2.7. Tail-Flick Assay

Thermal hyperalgesia was measured using a Columbus Instruments TF-1 tail-flick analgesia meter (Columbus, OH, USA), using previously described methods [11,17,18]. Male (n = 15) and female (n = 15) mice were acclimated to the apparatus 1 day prior to testing to reduce stress. Acclimation and baseline testing measurements were repeated until the time of tail withdrawal fell within 0.5 s of the previous measurement (e.g., 3.20, 3.57 s) or until 5 measurements were taken. After baseline measurements, mice received injections of vehicle (DMSO, Tween 80, saline (1:1:18), i.p.), CBC (20 mg/kg, i.p.), or indomethacin (10 mg/kg, i.p.)) 1 h prior to tests by an experimenter blinded to treatment. Mice were randomly assigned to groups. The tail-flick latency was measured by calculating the percent maximal possible effect (%MPE) (%MPE = (post-drug latency–pre-drug latency)/(10-pre-drug latency)).

2.8. Acetone Test

Cold thermal pain was assessed by placing male and female mice (n = 8 for each) in a plexiglass observation chamber (13 × 13 × 13 cm) on a mesh table (IITC Life Sciences Inc., Woodland Hills, CA, USA). Acetone (10 μL) was placed on the right hind paw of the mouse and the time (in seconds) of a behavioral response (licking, biting, shaking the hind paw) was measured. This process was repeated at each time point (30 min, 1 h, 2, 4 and 6 h post-injection). Mice were injected with either vehicle (DMSO, Tween 80, saline (1:1:18), i.p.) or CBC (20 mg/kg, i.p.).

2.9. Statistical Analyses

All results are shown as means ± SEM. No data points were excluded. Statistical significance was assessed in GraphPad Prism software (9.5.1) using Student’s t-test, one-way analysis of variance (ANOVA), two-way ANOVA, or two-way repeated-measures ANOVA with Bonferroni correction for multiple comparisons to identify differences as specified. F-values for two-way ANOVA statistical comparisons represent interactions between variables. Two-tailed tests were performed for all studies.

3. Results

3.1. CBC’s Receptor Binding Profile in Comparison to Other Phytocannabinoids

Using DRIFT software (version 1) [36], we evaluated a number of phytocannabinoids for potential receptor targets that might be involved in treating pain. We quantified the similarity between CBN, THC, CBG, CBD, THCV, and CBC by computing the Pearson correlation coefficients based on their respective DRIFT score profiles across a list of target proteins (Figure 1A). A large coefficient value (above 0.5) suggests a strong similarity in the binding profiles of the two compounds, indicating that they may interact with similar receptor targets. Conversely, a lower coefficient value (0.1–0.3) implies a weak to low correlation. We observed that CBC has a significant positive correlation with other phytocannabinoids examined, including CBN (r = 0.2679; p < 0.0001), CBG (r = 0.2539; p < 0.0001), CBD (r = 0.1557; p = 0.0009), THC (r = 0.3102; p < 0.0001), and THCV (r = 0.3160; p < 0.0001). However, the strength of the correlation is low, as shown by the Pearson’s correlation coefficient (r), suggesting a weak similarity in its receptor binding profile compared to other phytocannabinoids.

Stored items
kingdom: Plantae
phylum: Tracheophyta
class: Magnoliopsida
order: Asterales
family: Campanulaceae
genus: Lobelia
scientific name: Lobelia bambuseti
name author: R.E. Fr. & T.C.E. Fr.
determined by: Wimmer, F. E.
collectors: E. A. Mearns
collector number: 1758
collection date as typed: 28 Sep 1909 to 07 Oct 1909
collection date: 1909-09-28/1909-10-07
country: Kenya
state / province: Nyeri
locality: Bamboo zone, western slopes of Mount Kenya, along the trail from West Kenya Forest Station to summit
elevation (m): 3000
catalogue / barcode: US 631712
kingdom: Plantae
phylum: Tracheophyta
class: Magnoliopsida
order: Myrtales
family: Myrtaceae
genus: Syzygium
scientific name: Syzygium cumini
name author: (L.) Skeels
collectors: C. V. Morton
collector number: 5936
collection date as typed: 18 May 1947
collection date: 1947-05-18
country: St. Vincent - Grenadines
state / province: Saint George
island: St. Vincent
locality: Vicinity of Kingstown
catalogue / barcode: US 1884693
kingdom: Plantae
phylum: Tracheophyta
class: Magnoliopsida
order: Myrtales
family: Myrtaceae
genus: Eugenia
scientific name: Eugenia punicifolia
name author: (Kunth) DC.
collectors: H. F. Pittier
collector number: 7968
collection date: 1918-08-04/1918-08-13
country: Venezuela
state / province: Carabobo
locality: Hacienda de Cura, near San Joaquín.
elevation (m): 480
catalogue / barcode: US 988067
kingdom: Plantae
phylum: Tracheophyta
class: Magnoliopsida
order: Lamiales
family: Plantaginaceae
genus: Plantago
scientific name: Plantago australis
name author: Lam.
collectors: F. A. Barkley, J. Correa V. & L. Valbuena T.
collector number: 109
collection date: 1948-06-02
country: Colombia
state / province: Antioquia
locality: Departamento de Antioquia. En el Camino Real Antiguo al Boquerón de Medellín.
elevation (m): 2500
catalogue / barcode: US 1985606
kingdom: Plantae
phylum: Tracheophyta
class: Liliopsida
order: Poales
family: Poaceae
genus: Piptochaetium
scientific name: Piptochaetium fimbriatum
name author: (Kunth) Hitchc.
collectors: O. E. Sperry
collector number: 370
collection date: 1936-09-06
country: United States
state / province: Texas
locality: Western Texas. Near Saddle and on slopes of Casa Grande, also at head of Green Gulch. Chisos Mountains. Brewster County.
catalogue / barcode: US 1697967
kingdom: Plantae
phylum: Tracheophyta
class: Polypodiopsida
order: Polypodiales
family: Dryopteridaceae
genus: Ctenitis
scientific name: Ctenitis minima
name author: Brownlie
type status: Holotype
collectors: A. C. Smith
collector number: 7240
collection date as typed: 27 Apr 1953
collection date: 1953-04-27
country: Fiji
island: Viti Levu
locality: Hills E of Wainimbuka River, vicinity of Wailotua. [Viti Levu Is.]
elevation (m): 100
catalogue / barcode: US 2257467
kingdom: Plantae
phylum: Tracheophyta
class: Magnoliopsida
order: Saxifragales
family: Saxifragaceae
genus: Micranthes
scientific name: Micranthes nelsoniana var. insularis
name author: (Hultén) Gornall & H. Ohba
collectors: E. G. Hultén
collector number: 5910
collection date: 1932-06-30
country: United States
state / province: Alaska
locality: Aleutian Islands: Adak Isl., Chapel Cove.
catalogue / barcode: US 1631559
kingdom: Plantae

### PROBLEM SET
1 - Reproduce the stretch of the pain study excerpt from "Cold thermal pain" through "(20 mg/kg, i.p.).".
2 - List every phytocannabinoid whose correlation with CBC is reported with an r value in the pain study excerpt.
3 - Continue the pain study excerpt from the point where it stops.
The data have no connection to the pain study excerpt.

### TASK-BY-TASK ANSWERS
1 -
Cold thermal pain was assessed by placing male and female mice (n = 8 for each) in a plexiglass observation chamber (13 × 13 × 13 cm) on a mesh table (IITC Life Sciences Inc., Woodland Hills, CA, USA). Acetone (10 μL) was placed on the right hind paw of the mouse and the time (in seconds) of a behavioral response (licking, biting, shaking the hind paw) was measured. This process was repeated at each time point (30 min, 1 h, 2, 4 and 6 h post-injection). Mice were injected with either vehicle (DMSO, Tween 80, saline (1:1:18), i.p.) or CBC (20 mg/kg, i.p.).

2 - CBN, CBG, CBD, THC, THCV

3 -
Evidence suggests that THC, CBD, and CBG are effective antinociceptive agents with binding affinities for many receptors involved in pain modulation [5,6,7,8,9,10,11,12,13,15,17,18,42]. Given that CBC is derived from the same plant and possesses a significant positive correlation in its binding profile compared to other phytocannabinoids (Figure 1A), we next investigated whether CBC had binding affinity for receptors known to play a role in pain modulation. DRIFT software identified binding and docking sites between CBC and many receptors known to have a role in generating or mitigating pain, including TRPA1, CB1, CB2, and Cox1 (Figure 1B). Therefore, we examined the analgesic properties of CBC by conducting pain assays in mice.

3.2. CBC Reduces Mechanical Sensitivity in Neuropathic Male and Female Mice

In order to investigate the antinociceptive efficacy of CBC, we measured mechanical sensitivity using the von Frey test in neuropathic male and female mice. For these experiments, mechanical sensitivity was assessed prior to and following cisplatin injections (baseline and post-cisplatin, respectively) (Figure 2A). Approximately three days after the last cisplatin injection, mice received vehicle, CBC at varying doses (5, 10, or 20 mg/kg, i.p.), or the positive control indomethacin (10 mg/kg, i.p.) 1 h prior to the von Frey test (Figure 2A). The results show that in comparison to the vehicle control, CBC at 10 and 20 mg/kg caused a significant increase in the force required to evoke a paw withdrawal response in both neuropathic male (F_(4,51) = 23.76, p < 0.0001; one-way ANOVA with Bonferroni post-test) (Figure 2B) and female mice (F_(4,51) = 26.70, p < 0.0001; one-way ANOVA with Bonferroni post-test) (Figure 2C). Additionally, the results show that at 20 mg/kg, CBC produced a greater effect in neuropathic male mice when compared to females (F_(3,60) = 73.89, p < 0.0001; one-way ANOVA with Bonferroni post-test) (Figure 2D).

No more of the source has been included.